CONSIGNAS
[1] Resume en dos oraciones la crítica de la película Luces Rojas.
[2] Escribe la continuación de la crítica de la película Luces Rojas a partir de la última oración del texto.

La cinta muestra las investigaciones llevadas a cabo por dos miembros del Centro Científico de Investigación Paranormal, los doctores Margaret Matheson y Thomas Buckley, para desvelar el posible fraude existente tras ciertas movidas esotéricas. La vuelta a la escena pública del inquietante Simon Silver, un psíquico tras el que se esconde un pasado bastante turbio y siniestro, hará que los dos científicos se planteen un sinfín de cuestiones personales y éticas.

Rodrigo Cortés, para ensamblar el minimísimo engranaje de su cinta, ha recurrido a un montón de referentes del género y, sin orden ni concierto, los ha ido aglutinando para dar cuerpo a su maquinaria. Desde el Shyamalan de El Sexto Sentido hasta el Cronenberg de La Zona Muerta, pasando por el Roger Corman de El Hombre Con Rayos X en los Ojos. En Luces Rojas hay cabida para todo, lo cual hace que, aparte de su afán referencial, se convierta en un producto carente de personalidad propia.

Aburrido e incapaz de crear la atmósfera necesaria para atrapar al espectador, está claramente estructurado en dos partes bien diferenciadas. La primera, y más potable, en la que se presenta el carácter y el sistema de trabajo de los dos investigadores y la segunda, claramente marcado su inicio por un suceso diferencial, en donde el realizador decide entrar a saco en las coordenadas de un thriller fantástico con aspiraciones rocambolescas en el que, ante todo, priva cierto aire a lo David Lynch (con cortinas rojizas incluidas).

ENTRADAS MOSTRADAS
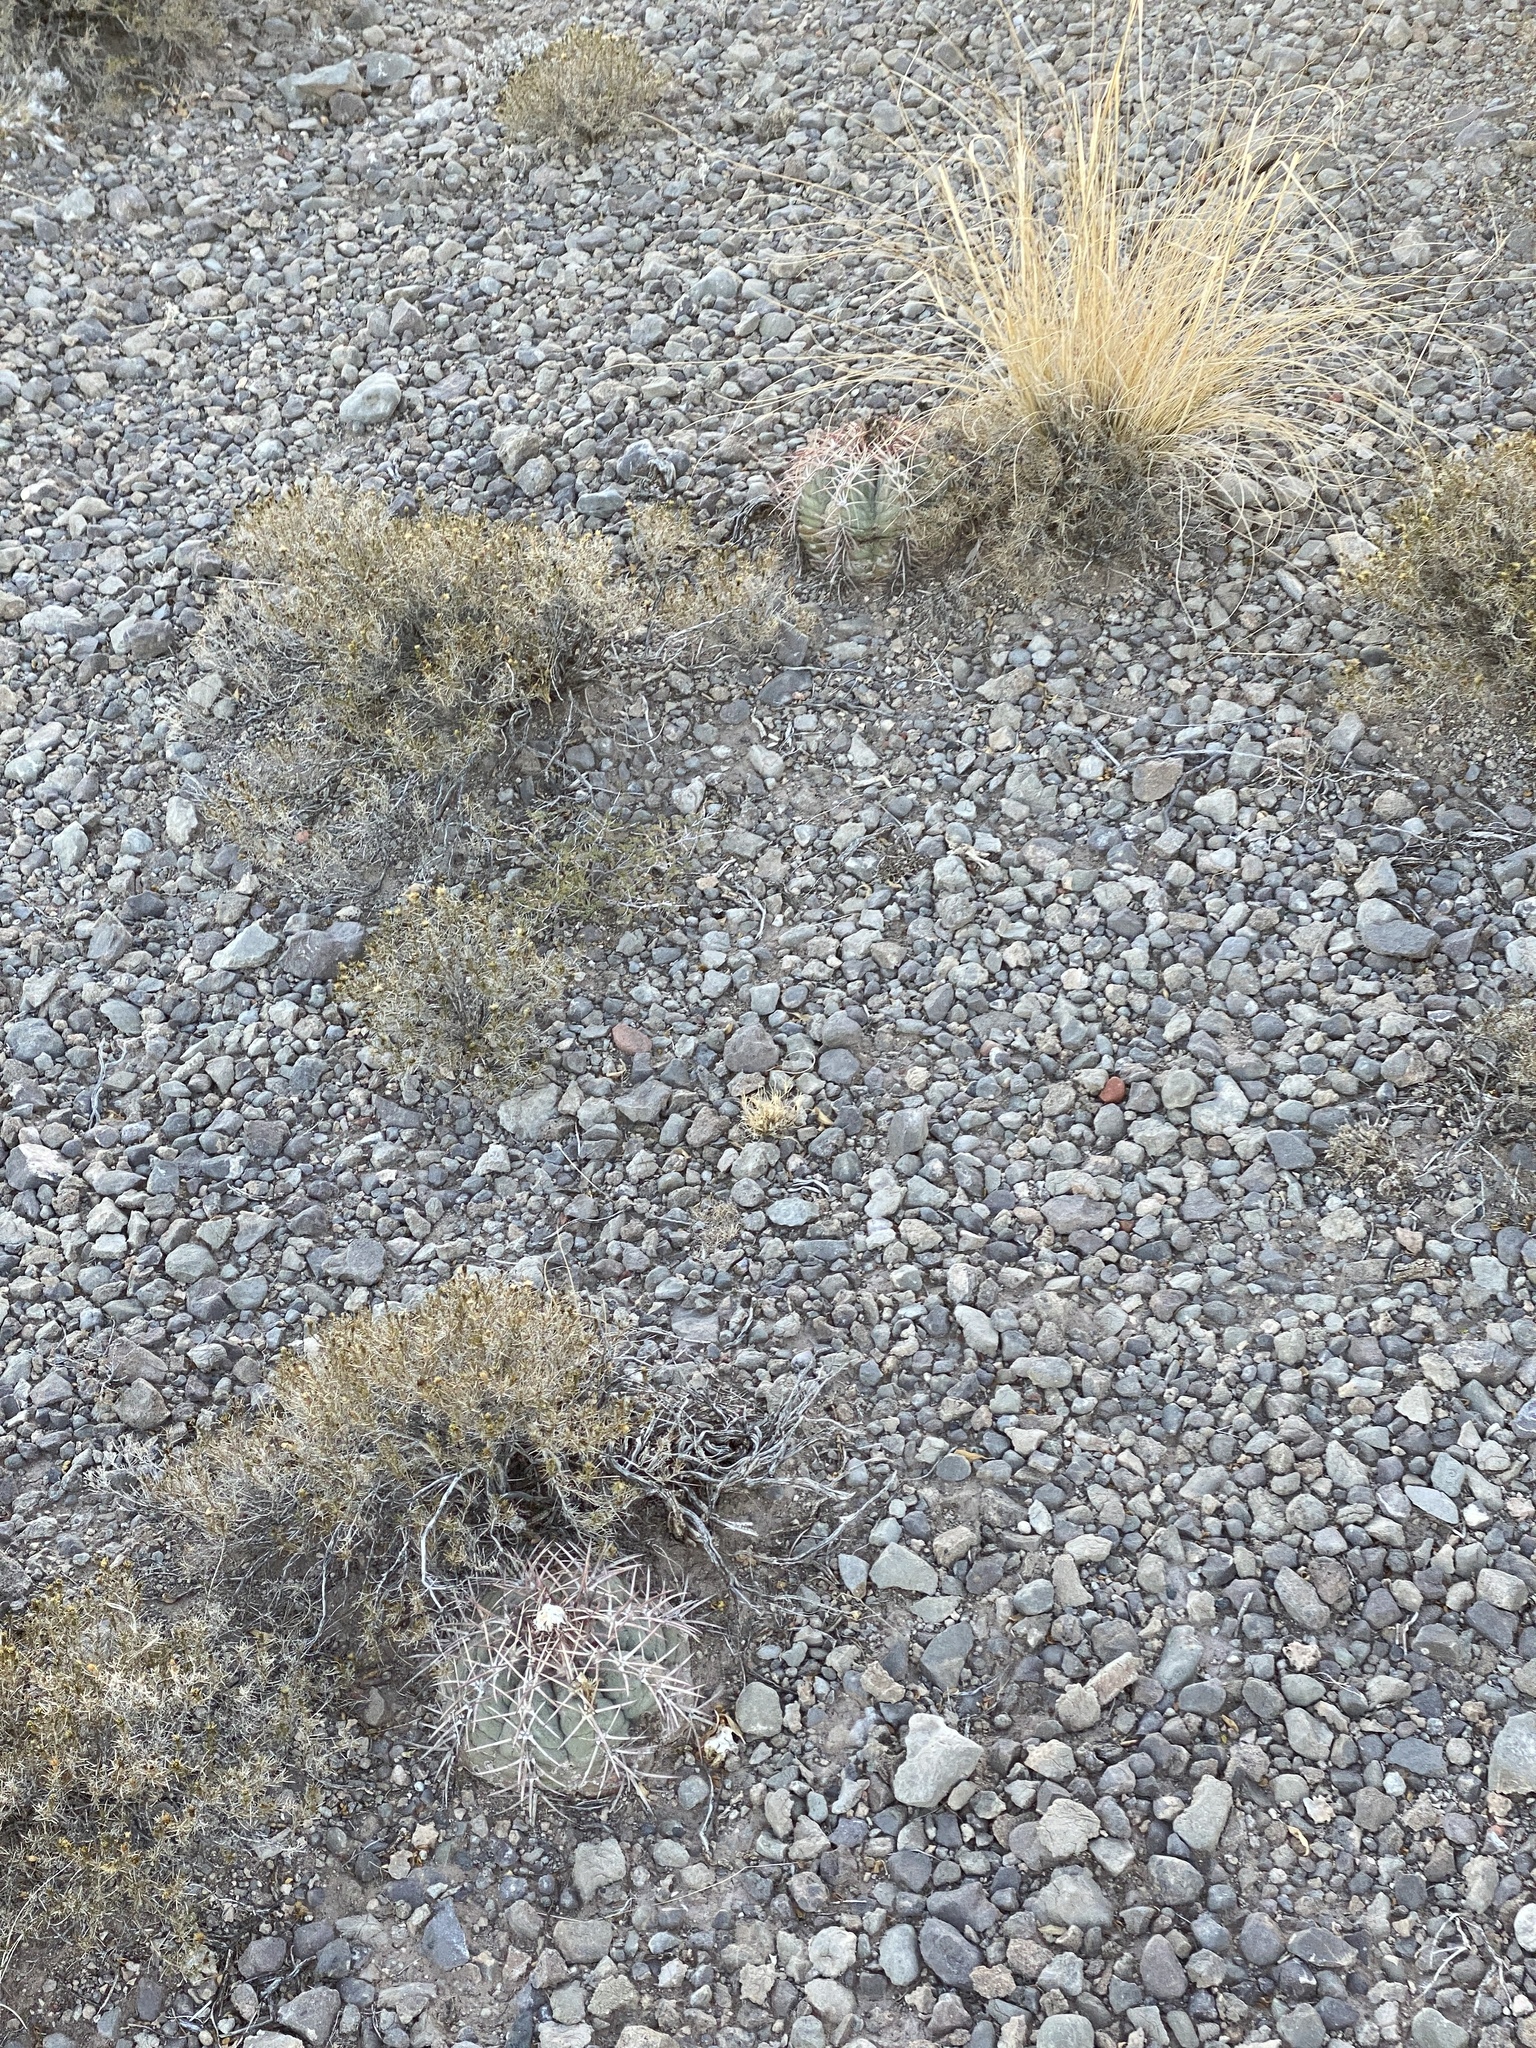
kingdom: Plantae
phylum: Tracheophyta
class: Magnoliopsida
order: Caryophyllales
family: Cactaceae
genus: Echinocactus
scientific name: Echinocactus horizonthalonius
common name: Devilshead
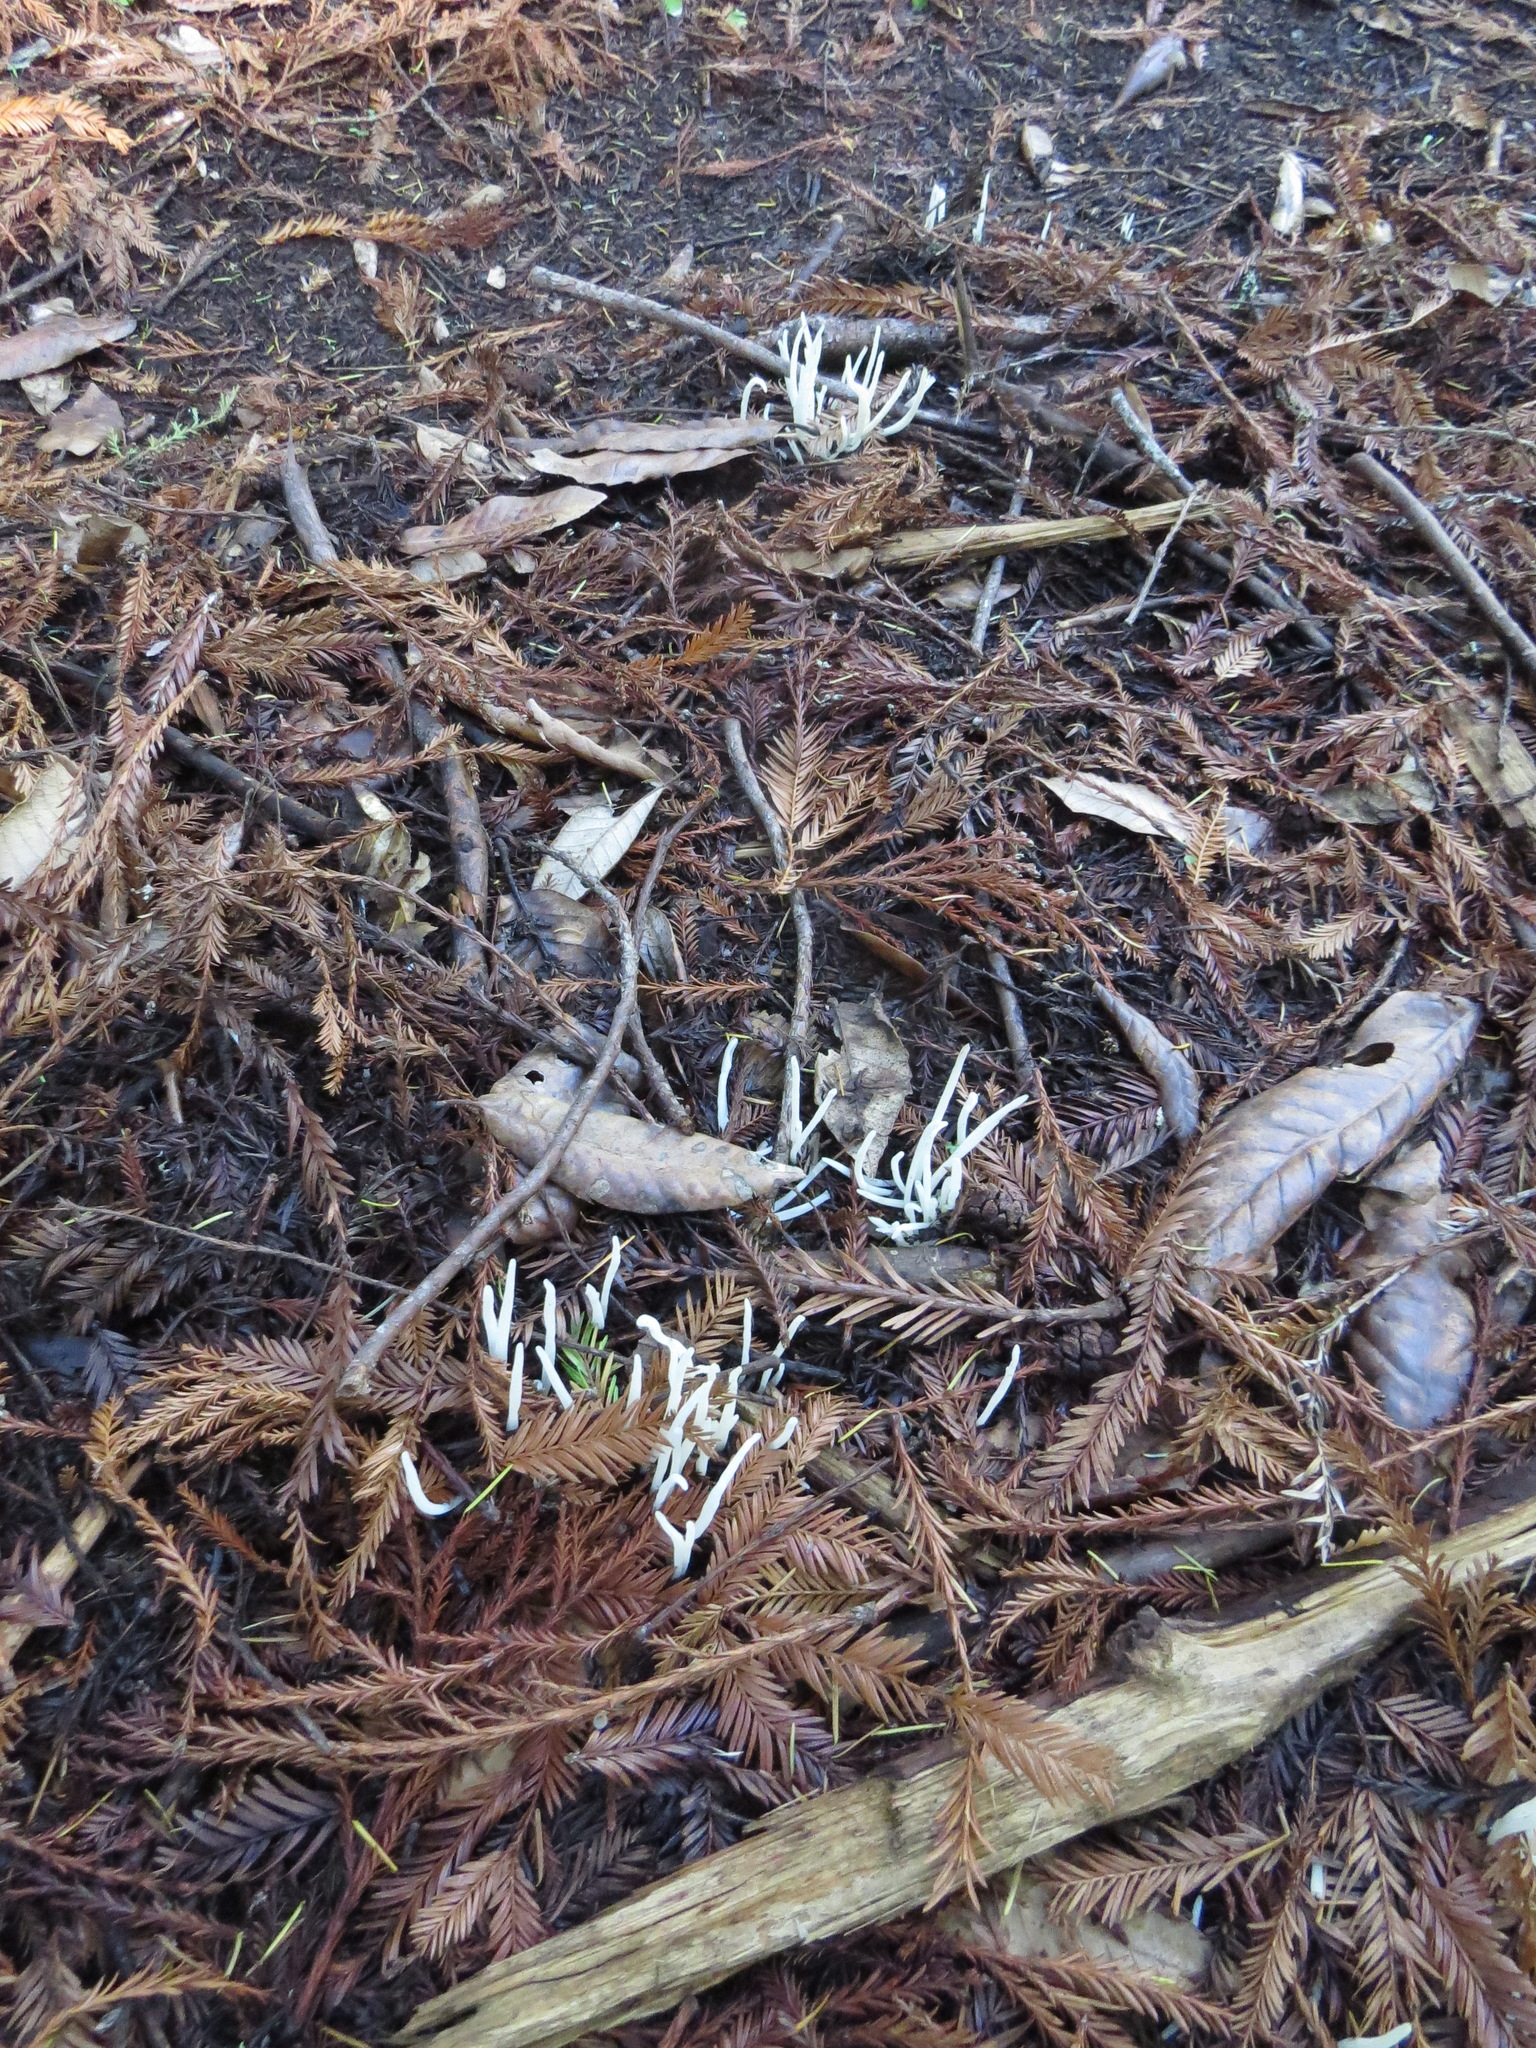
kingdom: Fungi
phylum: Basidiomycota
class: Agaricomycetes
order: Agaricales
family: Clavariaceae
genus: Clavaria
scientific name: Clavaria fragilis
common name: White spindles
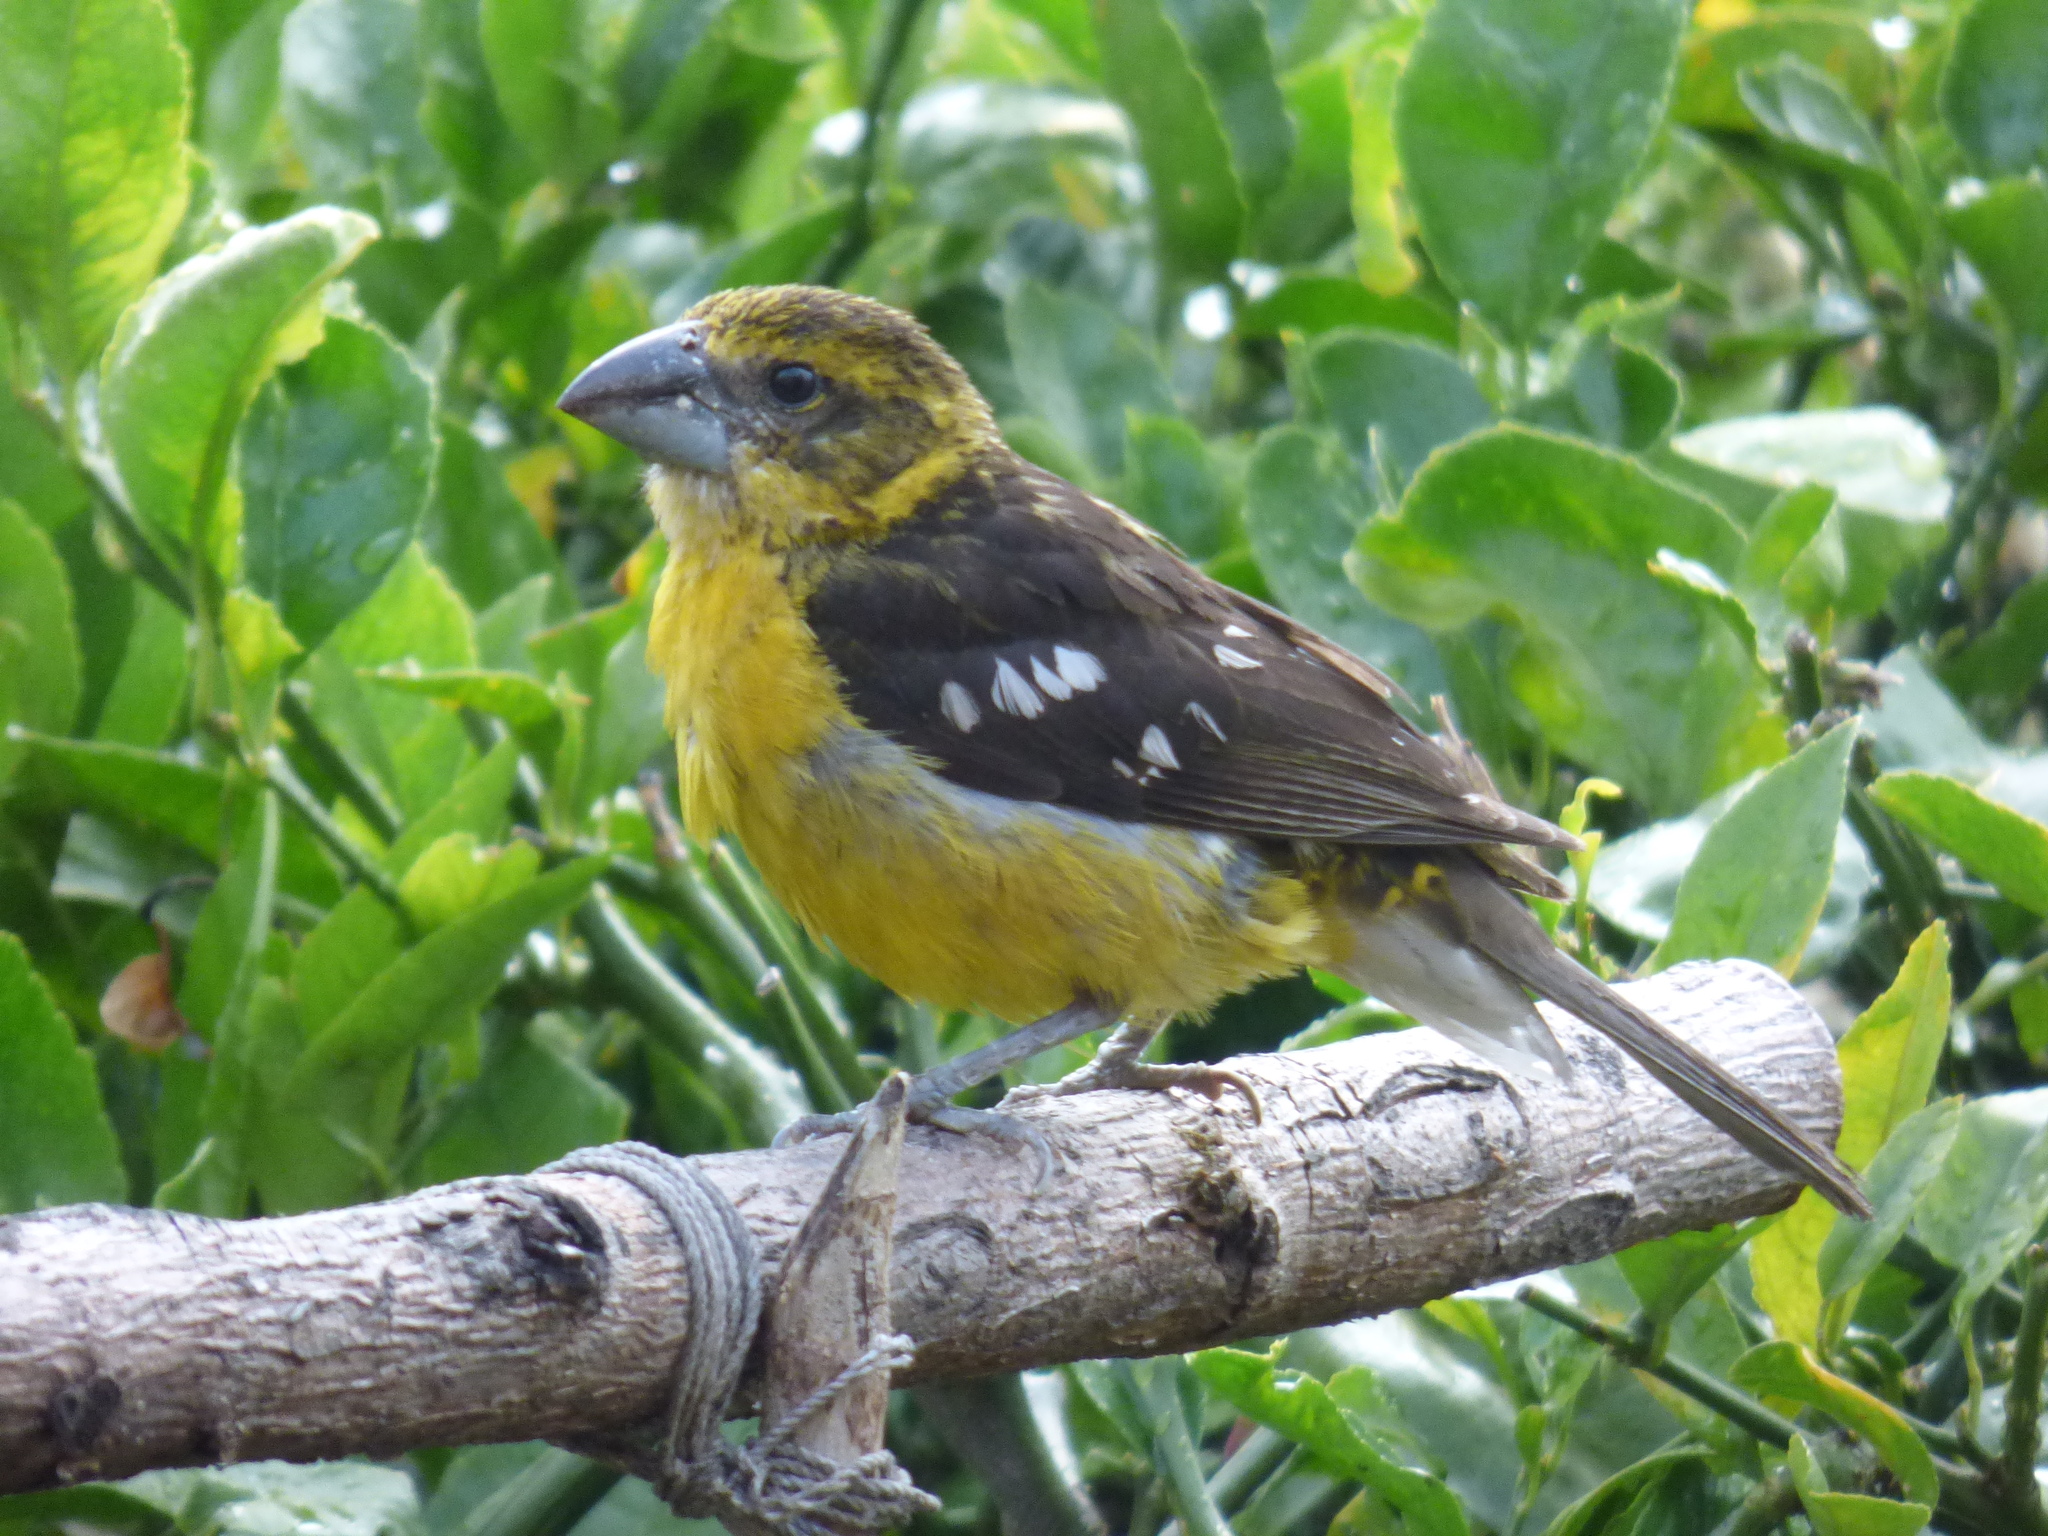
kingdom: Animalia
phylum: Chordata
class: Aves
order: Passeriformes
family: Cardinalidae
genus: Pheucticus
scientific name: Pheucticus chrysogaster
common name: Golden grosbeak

RESULTADOS DEL EJERCICIO
[1] En Luces Rojas, los doctores Margaret Matheson y Thomas Buckley investigan posibles fraudes esotéricos, y el regreso del psíquico Simon Silver los lleva a plantearse numerosas cuestiones personales y éticas. Rodrigo Cortés reúne sin orden ni concierto referentes del género, lo que deja una película carente de personalidad propia, aburrida y dividida en dos partes, la segunda de ellas convertida en un thriller fantástico con cierto aire a David Lynch.

[2]
Sigourney Weaver se alza como lo mejor del producto: sobria y convincente a pesar de cargar con un personaje mal definido. Robert De Niro, en la piel del siniestro y “cegatoSimon Silver, hace gala de su faceta más histriónica y se muestra incómodo en el papel, mientras que Cillian Murphy acaba por enervar a las plateas mediante un registro neurótico construido a base de chillidos continuos.

Un film igual de falso que los numerosos e innecesarios golpes de efecto amparados en fuertes impactos sonoros (poco efectivos, todo hay que decirlo): un truco de magia barato para paliar la nula tensión que pretende conseguir a lo largo y ancho de un metraje demasiado abultado para lo poco que cuenta.